Foreign Currency
Sterling has reversed its previous day gain versus the US dollar, following an unexpected rebound in US consumer confidence. Against the euro, the UK currency is broadly unchanged. Yesterday’s UK lending data had a minimal impact on sterling’s value in foreign exchange markets despite the data being decidedly worse than forecast. The number of mortgage approvals fell by 5,000 to 36,000, whilst the value of mortgage approvals fell by £2 billion to under £17 billion. In the second quarter of the year, mortgage approvals averaged £19 billion per month versus £26 billion in both the first quarter of 2009 and the final quarter of 2008. It is apparent that, in respect of the UK mortgage lending industry, the second round effect of the international credit crunch was more severe than the first round impact. The June consumer credit data was also distinctly negative. A strong reduction from May’s very strong number had been anticipated, but the reduction was a massive £0.6 billion reducing the June total to £0.8 billion, just below the trend rate in the first four months of the year. The consumer is the key to UK economic recovery and yesterday’s data increases the significance of the Crosby Report on mortgage market liquidity. The interim report will be published next Tuesday.
Interest Rates
Period rates are circa 0.05% lower in response to UK lending data. However, forward markets still discount an unchanged UK base rate until at least year end. The current financial market view is that the MPC has no room to reduce base rate near term given that UK consumer price inflation is some way above target. One interest aspect of the current scenario is the downward sloping yield curve. 10 year rates are some 0.30% below the current 2/3 year rates, whilst the 20 year rate is over 0.60% lower than 2/3 year rates.
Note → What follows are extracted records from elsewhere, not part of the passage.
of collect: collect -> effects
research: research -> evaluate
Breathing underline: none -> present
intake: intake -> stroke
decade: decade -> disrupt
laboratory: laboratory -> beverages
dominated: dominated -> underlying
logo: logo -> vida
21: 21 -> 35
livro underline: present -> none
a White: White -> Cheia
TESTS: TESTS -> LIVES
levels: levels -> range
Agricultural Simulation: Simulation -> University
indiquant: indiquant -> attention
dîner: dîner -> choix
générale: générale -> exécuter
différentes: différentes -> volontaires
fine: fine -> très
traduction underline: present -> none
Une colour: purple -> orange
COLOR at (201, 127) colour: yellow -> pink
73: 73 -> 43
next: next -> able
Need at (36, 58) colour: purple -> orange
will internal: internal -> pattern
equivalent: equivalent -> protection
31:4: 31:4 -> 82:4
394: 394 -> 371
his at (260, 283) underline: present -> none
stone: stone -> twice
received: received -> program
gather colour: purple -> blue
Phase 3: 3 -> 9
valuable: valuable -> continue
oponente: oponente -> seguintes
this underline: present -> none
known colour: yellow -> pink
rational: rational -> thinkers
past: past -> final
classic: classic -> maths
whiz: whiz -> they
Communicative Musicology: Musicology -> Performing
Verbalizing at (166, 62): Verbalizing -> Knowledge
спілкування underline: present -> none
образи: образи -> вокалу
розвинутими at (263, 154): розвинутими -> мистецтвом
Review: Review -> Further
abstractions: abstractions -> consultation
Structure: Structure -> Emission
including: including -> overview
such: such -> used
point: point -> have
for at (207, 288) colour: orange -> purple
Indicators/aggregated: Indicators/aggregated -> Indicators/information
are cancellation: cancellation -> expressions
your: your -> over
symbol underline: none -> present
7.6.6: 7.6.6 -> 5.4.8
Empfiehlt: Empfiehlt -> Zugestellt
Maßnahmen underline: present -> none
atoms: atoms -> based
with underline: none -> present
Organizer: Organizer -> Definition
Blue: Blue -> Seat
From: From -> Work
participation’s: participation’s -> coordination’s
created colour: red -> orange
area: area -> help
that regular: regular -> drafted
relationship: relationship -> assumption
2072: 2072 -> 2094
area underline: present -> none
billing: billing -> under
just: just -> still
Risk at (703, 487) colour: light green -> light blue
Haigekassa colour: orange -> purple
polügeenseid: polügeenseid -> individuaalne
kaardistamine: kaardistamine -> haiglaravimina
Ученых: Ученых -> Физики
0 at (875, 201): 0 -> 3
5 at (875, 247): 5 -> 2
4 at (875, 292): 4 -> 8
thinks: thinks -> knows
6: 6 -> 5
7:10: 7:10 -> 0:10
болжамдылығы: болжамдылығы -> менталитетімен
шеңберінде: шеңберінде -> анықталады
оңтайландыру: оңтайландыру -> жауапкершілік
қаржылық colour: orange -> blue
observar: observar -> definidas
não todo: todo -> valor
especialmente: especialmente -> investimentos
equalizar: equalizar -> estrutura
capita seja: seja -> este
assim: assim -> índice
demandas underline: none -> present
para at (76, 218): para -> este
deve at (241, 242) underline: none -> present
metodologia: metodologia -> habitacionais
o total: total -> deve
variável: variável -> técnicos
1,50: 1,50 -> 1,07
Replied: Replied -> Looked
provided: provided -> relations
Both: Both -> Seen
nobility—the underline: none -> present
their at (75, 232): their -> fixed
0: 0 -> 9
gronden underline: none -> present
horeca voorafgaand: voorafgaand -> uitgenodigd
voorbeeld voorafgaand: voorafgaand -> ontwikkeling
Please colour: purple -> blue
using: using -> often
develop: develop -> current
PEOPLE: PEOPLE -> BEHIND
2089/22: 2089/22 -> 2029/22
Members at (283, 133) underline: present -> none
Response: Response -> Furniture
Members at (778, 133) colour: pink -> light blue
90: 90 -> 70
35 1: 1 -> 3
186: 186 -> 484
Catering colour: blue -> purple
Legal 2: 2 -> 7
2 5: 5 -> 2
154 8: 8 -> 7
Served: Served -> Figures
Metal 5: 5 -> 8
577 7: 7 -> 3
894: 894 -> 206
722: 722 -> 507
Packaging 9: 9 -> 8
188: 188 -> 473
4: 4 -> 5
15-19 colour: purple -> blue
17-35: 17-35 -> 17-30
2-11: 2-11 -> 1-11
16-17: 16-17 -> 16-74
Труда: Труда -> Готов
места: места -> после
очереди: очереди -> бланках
The lower level of very long term rates reflects the weakness of the equity market rather than long term inflation expectations. The next key data for rates across the yield curve is Friday’s US employment report, which frequently has a significant impact on period rates, especially longer dated maturities.
Equities
US equities are significantly higher following an unexpected increase in US consumer confidence, to 51.9 in July versus an initial June reading of 50.4. The data increases the probability that the US will avoid recession. The underlying tone in world equity markets still remains lacklustre given the substantial volume of negative economic news in the current quarter.
Oil and other commodities
Brent crude (1 month forward) has fallen below $123 / bl, on expectations of a rise in US weekly crude oil stocks and the OPEC’s President’s comment that crude oil could fall to $70-80/ barrel in the log term, subject to a favourable conditions., including a reduction in geopolitical risk and a further strengthening of the dollar. At present there appears to be limited room for the two scenarios.